▶ [THE RECORDS]
=-=-=

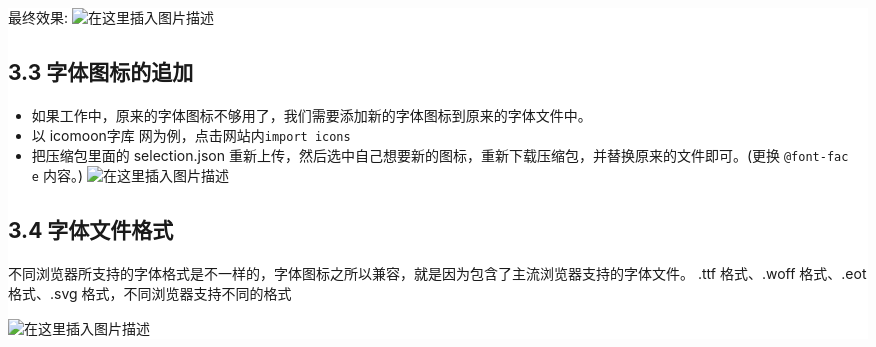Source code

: 最终效果: 
![在这里插入图片描述](https://img-blog.csdnimg.cn/fac058a088f2454ba22fcb0c99ee679d.png?x-oss-process=image/watermark,type_ZmFuZ3poZW5naGVpdGk,shadow_10,text_aHR0cHM6Ly9ibG9nLmNzZG4ubmV0L0F1Z2Vuc3Rlcm5fUVhM,size_16,color_FFFFFF,t_70#pic_center)

## 3.3 字体图标的追加
-   如果工作中，原来的字体图标不够用了，我们需要添加新的字体图标到原来的字体文件中。
-   以 icomoon字库 网为例，点击网站内`import icons`
-   把压缩包里面的 selection.json 重新上传，然后选中自己想要新的图标，重新下载压缩包，并替换原来的文件即可。(更换 `@font-face` 内容。)
![在这里插入图片描述](https://img-blog.csdnimg.cn/136b1488a4cb4233ad7ff77f5f9deb44.png?x-oss-process=image/watermark,type_ZmFuZ3poZW5naGVpdGk,shadow_10,text_aHR0cHM6Ly9ibG9nLmNzZG4ubmV0L0F1Z2Vuc3Rlcm5fUVhM,size_16,color_FFFFFF,t_70#pic_center)

## 3.4 字体文件格式
不同浏览器所支持的字体格式是不一样的，字体图标之所以兼容，就是因为包含了主流浏览器支持的字体文件。
.ttf 格式、.woff 格式、.eot 格式、.svg 格式，不同浏览器支持不同的格式

![在这里插入图片描述](https://img-blog.csdnimg.cn/ec0439450c03456483a147d5b0eafef5.png?x-oss-process=image/watermark,type_ZmFuZ3poZW5naGVpdGk,shadow_10,text_aHR0cHM6Ly9ibG9nLmNzZG4ubmV0L0F1Z2Vuc3Rlcm5fUVhM,size_16,color_FFFFFF,t_70#pic_center)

=-=-=

▶ [PROBLEM TO WORK ON] Copy the data exactly. Pictures do not belong in the copy.

▶ [EXERCISE ANSWER]
Source code

: 最终效果: 
![在这里插入图片描述](https://img-blog.csdnimg.cn/fac058a088f2454ba22fcb0c99ee679d.png?x-oss-process=image/watermark,type_ZmFuZ3poZW5naGVpdGk,shadow_10,text_aHR0cHM6Ly9ibG9nLmNzZG4ubmV0L0F1Z2Vuc3Rlcm5fUVhM,size_16,color_FFFFFF,t_70#pic_center)

## 3.3 字体图标的追加
-   如果工作中，原来的字体图标不够用了，我们需要添加新的字体图标到原来的字体文件中。
-   以 icomoon字库 网为例，点击网站内`import icons`
-   把压缩包里面的 selection.json 重新上传，然后选中自己想要新的图标，重新下载压缩包，并替换原来的文件即可。(更换 `@font-face` 内容。)
![在这里插入图片描述](https://img-blog.csdnimg.cn/136b1488a4cb4233ad7ff77f5f9deb44.png?x-oss-process=image/watermark,type_ZmFuZ3poZW5naGVpdGk,shadow_10,text_aHR0cHM6Ly9ibG9nLmNzZG4ubmV0L0F1Z2Vuc3Rlcm5fUVhM,size_16,color_FFFFFF,t_70#pic_center)

## 3.4 字体文件格式
不同浏览器所支持的字体格式是不一样的，字体图标之所以兼容，就是因为包含了主流浏览器支持的字体文件。
.ttf 格式、.woff 格式、.eot 格式、.svg 格式，不同浏览器支持不同的格式

![在这里插入图片描述](https://img-blog.csdnimg.cn/ec0439450c03456483a147d5b0eafef5.png?x-oss-process=image/watermark,type_ZmFuZ3poZW5naGVpdGk,shadow_10,text_aHR0cHM6Ly9ibG9nLmNzZG4ubmV0L0F1Z2Vuc3Rlcm5fUVhM,size_16,color_FFFFFF,t_70#pic_center)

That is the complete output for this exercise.